The world has changed, the World Cup has changed and the already drawn-out Champions League is about to get even more protracted, the group stages extending into January which is prime FA Cup time when the third and fourth rounds are played. But Uefa, and Fifa, don’t care about domestic cups, want them reduced to one per country and for top-flight leagues to be cut to 18 teams. France have already complied.

So money trumps history – what a complete non-surprise. Consider this, though: if there had been no replays in 1972 then Newcastle United, the home team, might have sorted themselves out against Hereford United in extra-time through their superior technique and fitness. Thus, one of the oldest football competition’s biggest shocks, arguably its best-ever goal, the moment which absolutely screams “History!” and definitely the greatest replay would never have happened.

A back-page headline on Friday read: “FA Cup war.” Good, I thought to myself, perhaps all the English clubs who don’t now view the competition as an inconvenience are joining forces to fight the cancelling of replays. Maybe that gluepot Hereford pitch should be the battlefield with everyone kitted out in parkas. But really, what chance would such resistance have? What the mega-elite want, they usually get. Not the European Super League, granted, but isn’t the engorged Champions League simply a version of that, sneaked through the back door?

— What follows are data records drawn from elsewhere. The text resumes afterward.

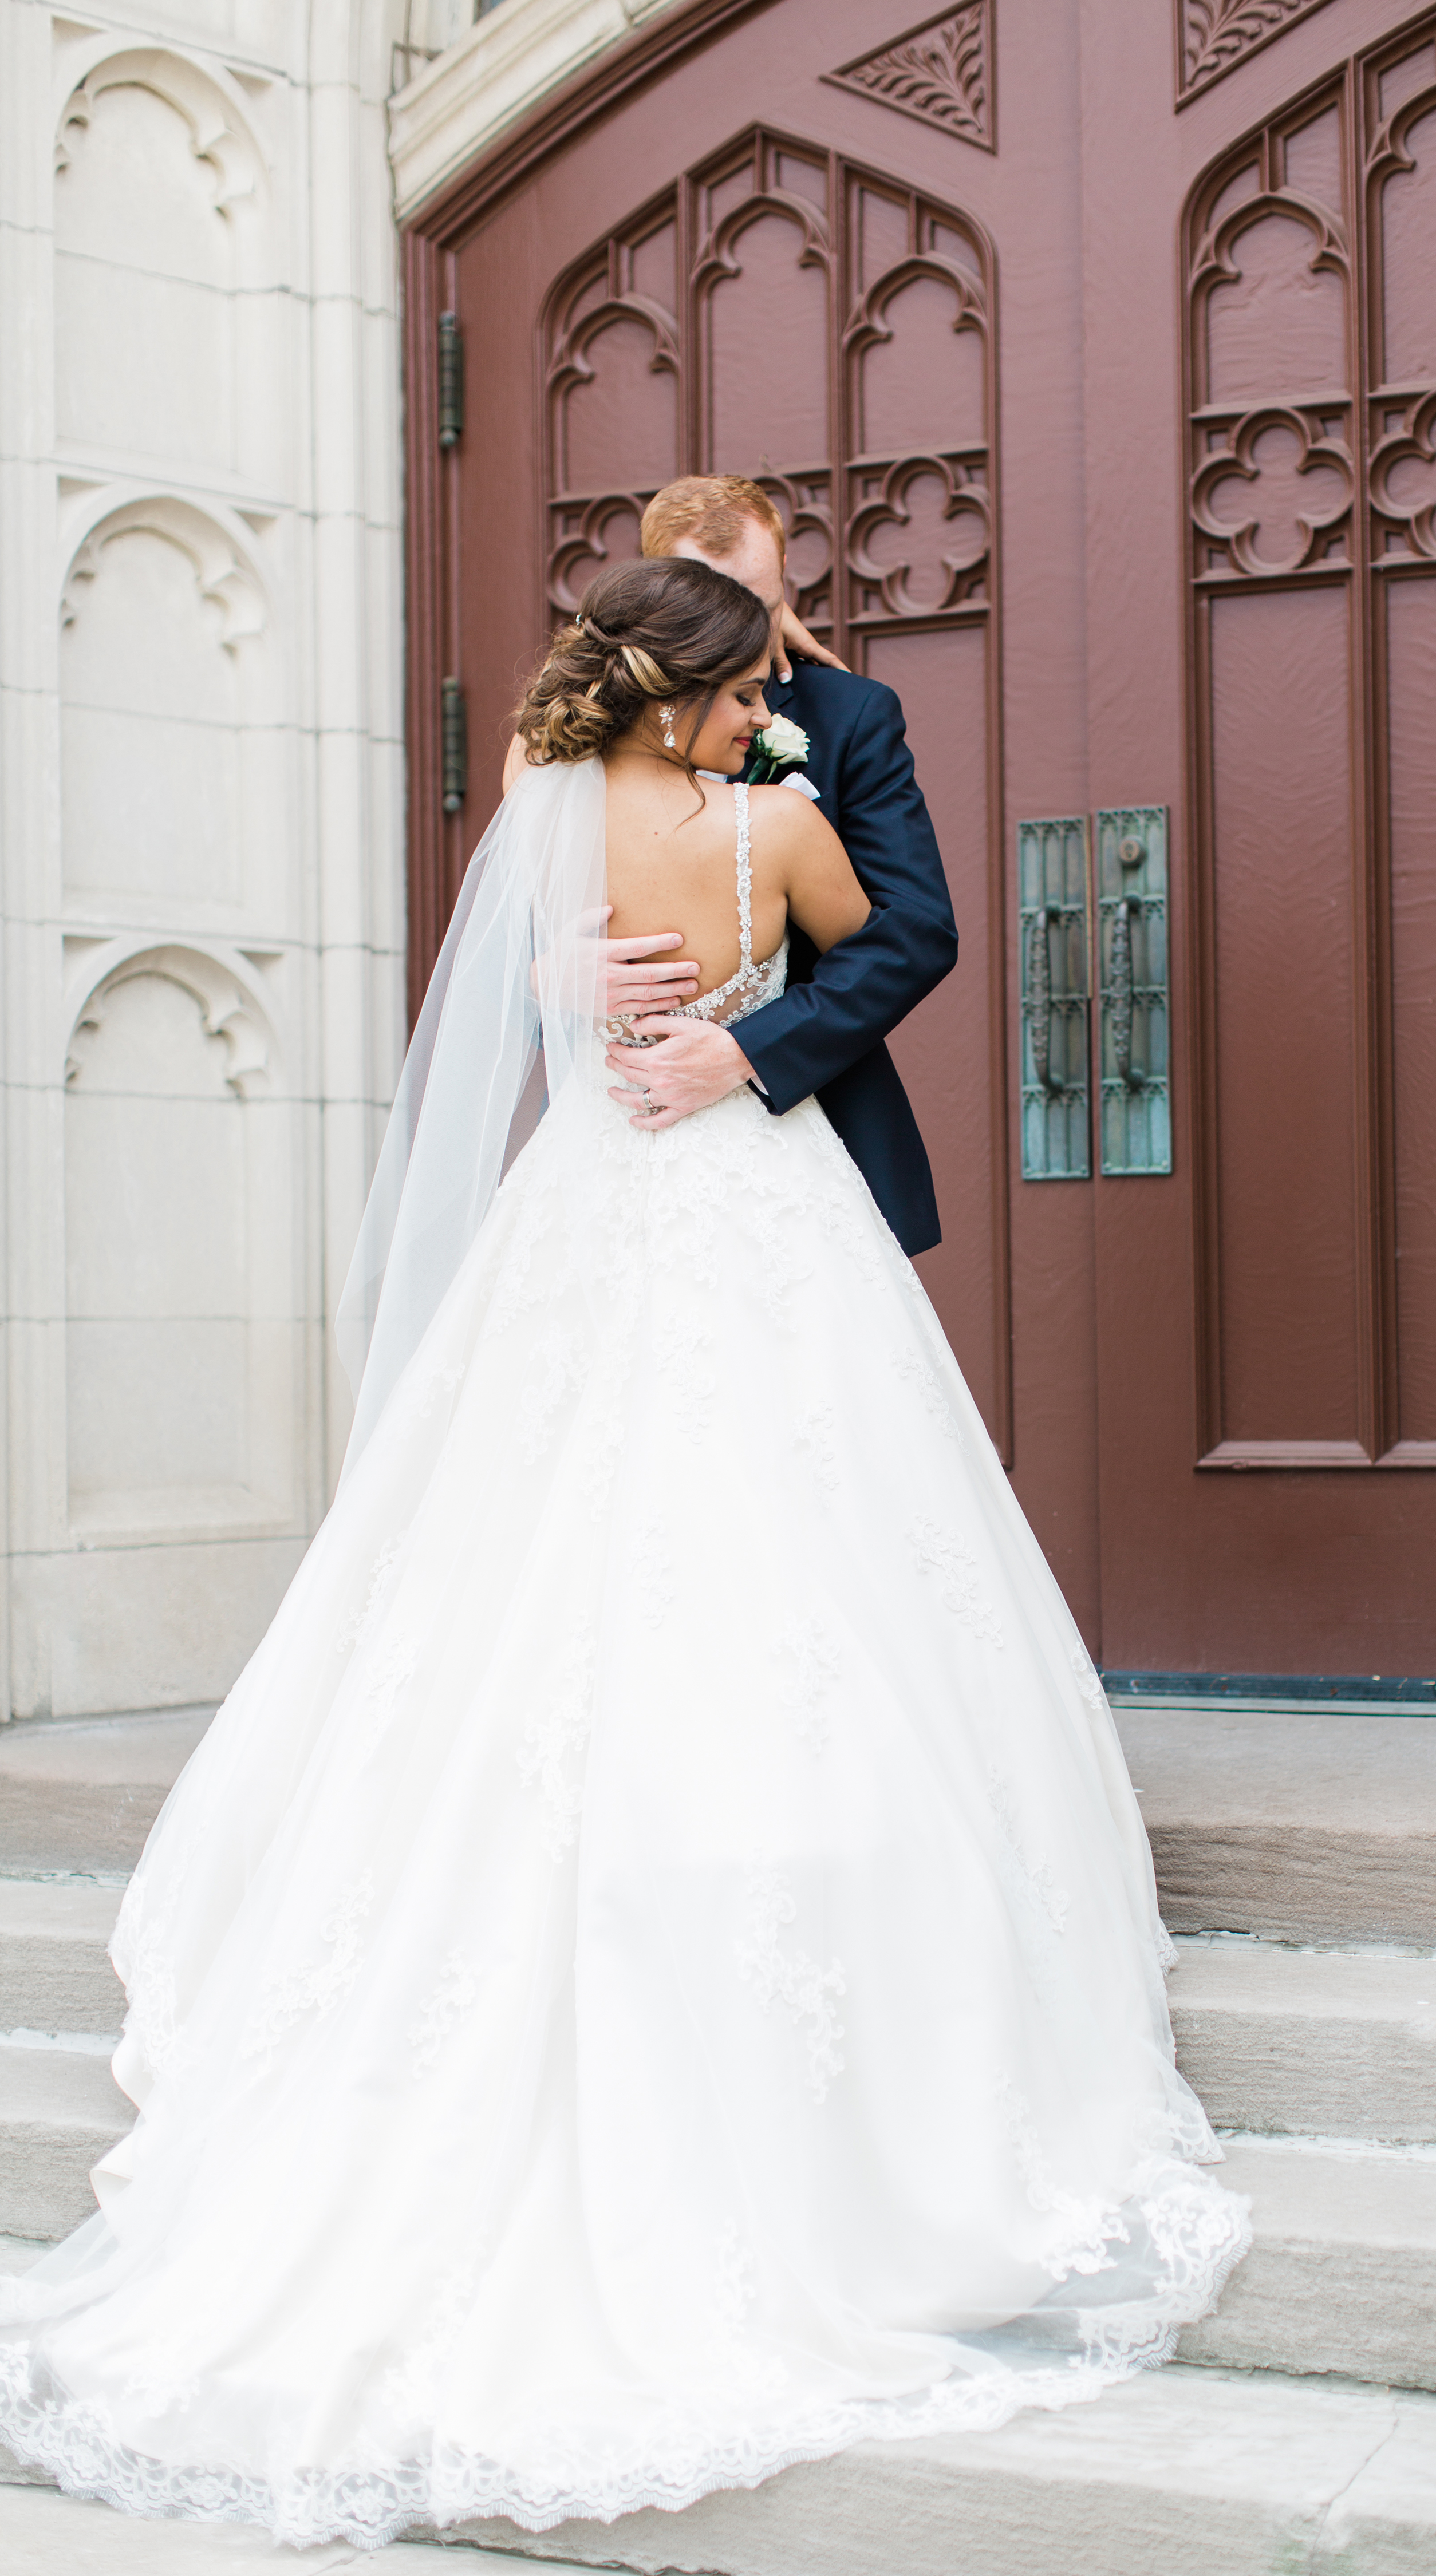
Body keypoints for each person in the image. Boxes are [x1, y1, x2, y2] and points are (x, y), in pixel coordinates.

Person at [0, 558, 1249, 2551]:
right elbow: (863, 925)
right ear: (701, 692)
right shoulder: (775, 819)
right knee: (806, 1533)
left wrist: (616, 1000)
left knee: (530, 1525)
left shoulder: (548, 812)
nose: (782, 695)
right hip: (749, 1206)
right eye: (756, 674)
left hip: (595, 1191)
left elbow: (570, 975)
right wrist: (748, 905)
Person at [506, 475, 956, 1256]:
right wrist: (546, 977)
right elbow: (499, 922)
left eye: (758, 598)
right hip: (608, 1135)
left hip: (801, 1137)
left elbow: (912, 932)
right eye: (714, 599)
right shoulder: (559, 751)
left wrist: (751, 1050)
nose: (741, 623)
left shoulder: (847, 714)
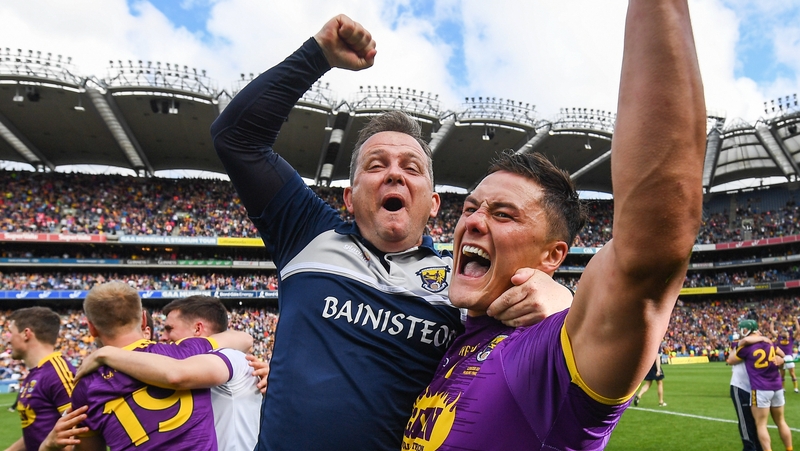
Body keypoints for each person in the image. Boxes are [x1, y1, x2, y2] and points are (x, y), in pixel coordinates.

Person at [210, 13, 573, 451]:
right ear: (349, 196)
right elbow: (237, 137)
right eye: (376, 165)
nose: (395, 175)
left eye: (412, 168)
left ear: (434, 203)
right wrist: (317, 55)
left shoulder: (462, 281)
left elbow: (551, 338)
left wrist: (563, 301)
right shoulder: (307, 234)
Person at [401, 0, 707, 448]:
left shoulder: (548, 357)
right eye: (470, 208)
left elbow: (653, 243)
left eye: (503, 213)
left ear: (553, 255)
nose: (475, 221)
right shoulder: (449, 336)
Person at [39, 282, 254, 451]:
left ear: (92, 329)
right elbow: (242, 338)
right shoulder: (181, 351)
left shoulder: (85, 386)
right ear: (144, 320)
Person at [3, 307, 75, 451]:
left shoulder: (57, 373)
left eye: (10, 333)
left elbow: (75, 437)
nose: (7, 339)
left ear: (26, 334)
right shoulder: (35, 373)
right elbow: (38, 431)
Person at [732, 319, 793, 451]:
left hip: (760, 387)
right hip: (776, 386)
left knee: (760, 425)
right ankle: (789, 448)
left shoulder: (745, 347)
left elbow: (731, 359)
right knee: (781, 421)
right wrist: (781, 360)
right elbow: (785, 357)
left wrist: (747, 341)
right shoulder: (770, 344)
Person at [727, 328, 763, 451]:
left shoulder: (758, 345)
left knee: (755, 421)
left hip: (755, 388)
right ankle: (750, 447)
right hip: (741, 386)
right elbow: (730, 360)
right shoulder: (743, 345)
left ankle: (757, 446)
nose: (760, 334)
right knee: (746, 421)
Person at [771, 317, 798, 393]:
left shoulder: (791, 338)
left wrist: (796, 321)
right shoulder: (779, 338)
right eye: (783, 332)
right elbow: (772, 331)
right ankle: (783, 388)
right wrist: (772, 322)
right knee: (782, 374)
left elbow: (798, 330)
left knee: (792, 374)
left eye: (785, 332)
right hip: (780, 357)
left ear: (788, 334)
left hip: (789, 357)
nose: (784, 332)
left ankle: (795, 388)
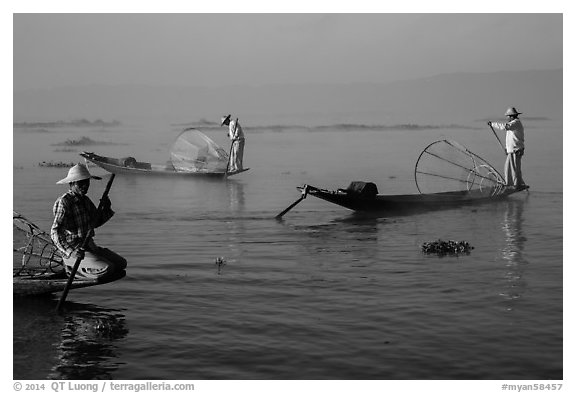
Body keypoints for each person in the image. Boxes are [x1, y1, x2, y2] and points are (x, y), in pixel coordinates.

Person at [51, 163, 127, 280]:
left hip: (90, 247)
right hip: (75, 250)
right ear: (72, 184)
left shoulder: (85, 200)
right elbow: (55, 232)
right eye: (81, 183)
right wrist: (71, 252)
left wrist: (106, 208)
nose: (85, 186)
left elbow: (95, 223)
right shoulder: (64, 202)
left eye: (86, 182)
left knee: (121, 264)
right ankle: (72, 268)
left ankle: (89, 263)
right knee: (108, 268)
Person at [487, 107, 528, 190]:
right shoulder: (514, 124)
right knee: (509, 168)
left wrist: (492, 124)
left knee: (513, 169)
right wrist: (507, 149)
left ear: (512, 116)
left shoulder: (515, 123)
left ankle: (515, 185)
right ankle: (513, 184)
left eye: (508, 116)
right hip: (513, 150)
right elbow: (511, 138)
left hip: (516, 150)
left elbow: (505, 127)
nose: (507, 118)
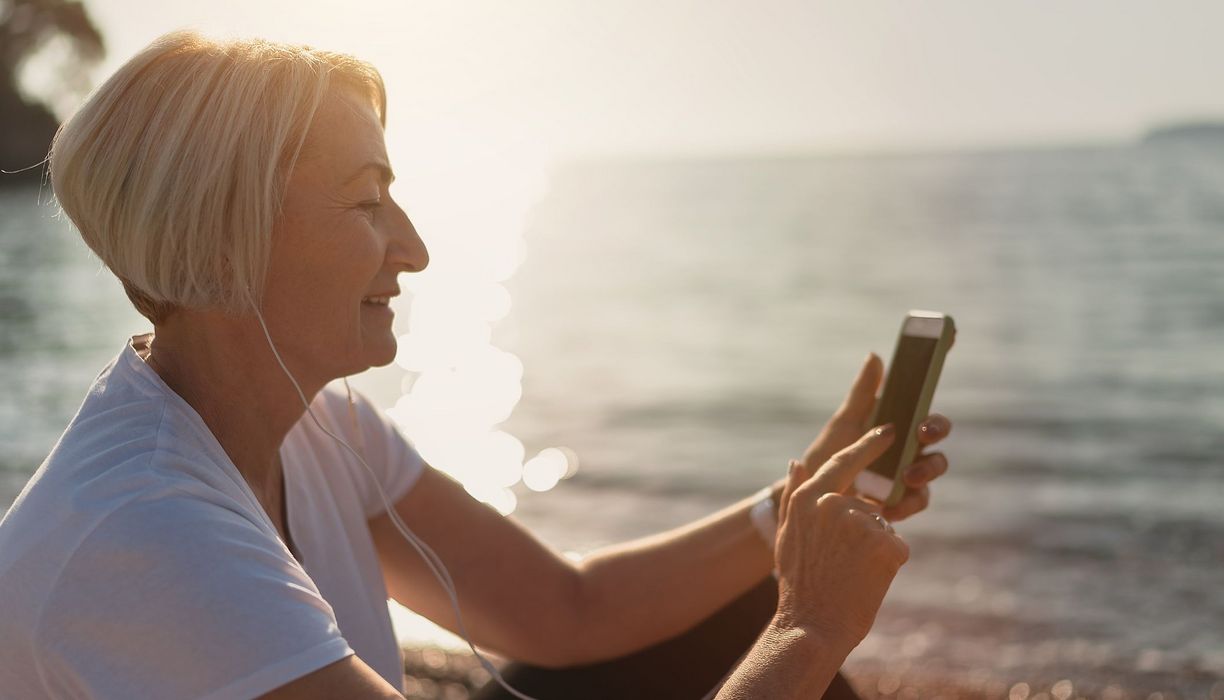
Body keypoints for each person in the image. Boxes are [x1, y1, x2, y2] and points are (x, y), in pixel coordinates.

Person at [0, 31, 952, 700]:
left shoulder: (313, 422)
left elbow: (566, 611)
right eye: (366, 203)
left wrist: (788, 514)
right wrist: (812, 628)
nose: (412, 249)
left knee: (730, 618)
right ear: (220, 247)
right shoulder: (145, 535)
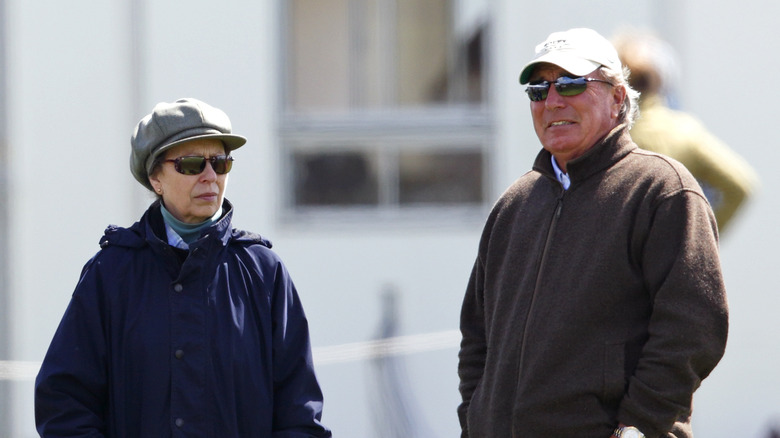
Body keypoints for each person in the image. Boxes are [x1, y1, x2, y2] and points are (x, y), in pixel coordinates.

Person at [457, 28, 728, 438]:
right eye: (538, 89)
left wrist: (641, 423)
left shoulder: (661, 189)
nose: (552, 101)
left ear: (618, 97)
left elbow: (693, 329)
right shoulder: (514, 205)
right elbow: (476, 338)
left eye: (571, 84)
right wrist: (476, 420)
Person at [35, 98, 332, 437]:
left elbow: (300, 414)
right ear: (155, 179)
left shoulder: (263, 271)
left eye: (220, 163)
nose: (210, 177)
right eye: (191, 164)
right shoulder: (111, 273)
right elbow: (64, 406)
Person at [612, 29, 758, 234]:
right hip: (671, 258)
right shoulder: (685, 132)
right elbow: (740, 186)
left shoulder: (605, 132)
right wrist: (697, 238)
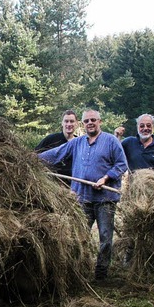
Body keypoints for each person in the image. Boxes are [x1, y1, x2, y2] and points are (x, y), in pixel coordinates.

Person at [39, 109, 128, 280]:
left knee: (105, 237)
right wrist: (33, 157)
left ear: (99, 122)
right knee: (80, 237)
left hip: (105, 199)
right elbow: (57, 153)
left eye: (93, 120)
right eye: (86, 121)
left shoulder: (110, 141)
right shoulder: (77, 143)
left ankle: (101, 273)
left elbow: (121, 164)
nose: (90, 123)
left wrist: (105, 178)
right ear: (83, 124)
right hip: (83, 198)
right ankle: (80, 269)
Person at [35, 110, 78, 183]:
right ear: (62, 123)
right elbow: (34, 156)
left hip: (72, 185)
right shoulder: (51, 139)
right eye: (66, 121)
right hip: (51, 183)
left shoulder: (79, 143)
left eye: (72, 121)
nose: (69, 124)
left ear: (77, 123)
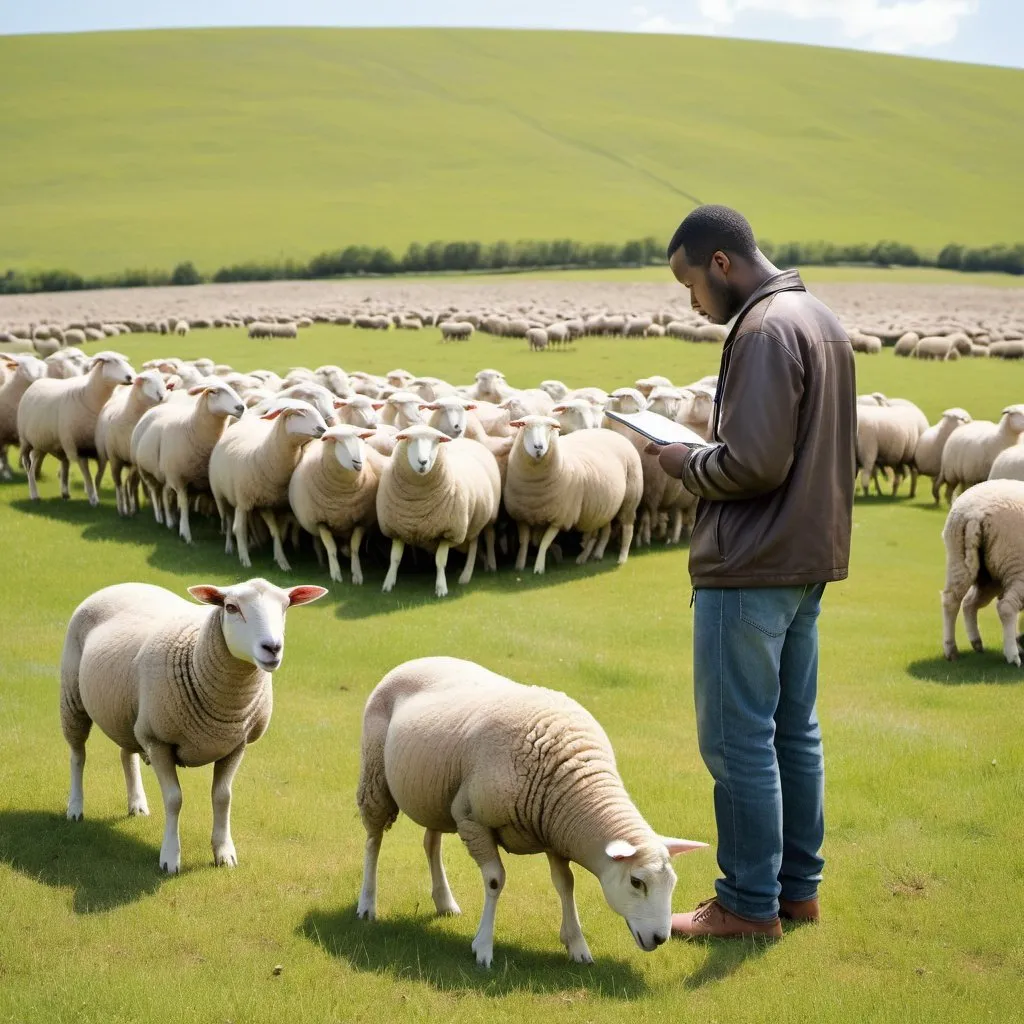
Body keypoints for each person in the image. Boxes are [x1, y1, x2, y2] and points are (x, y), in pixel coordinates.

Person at [649, 205, 857, 939]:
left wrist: (683, 461)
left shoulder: (764, 330)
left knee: (739, 740)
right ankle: (796, 891)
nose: (694, 303)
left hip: (750, 563)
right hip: (806, 556)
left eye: (692, 286)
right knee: (792, 732)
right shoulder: (819, 319)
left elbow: (755, 462)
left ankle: (744, 903)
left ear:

Scotland gave up its replays without a whimper. The last replayed Scottish Cup final was way back in 1981. Two years before was the last twice-replayed final and I witnessed every one of its 330 minutes, ending in own-goal heartache for my team. Hibs fans were well-trained for such an outcome against Rangers; indeed well-trained for a tie in three gripping instalments following a fifth-round marathon with Motherwell in 1976. I was fed up of the sight of Willie Pettigrew after that; in fact, fed up of the sight of some Hibees, beaten again. Epic ties could seem like work. As the Knoxian mantra had it: “Work, amen, and mair work.” But I miss them.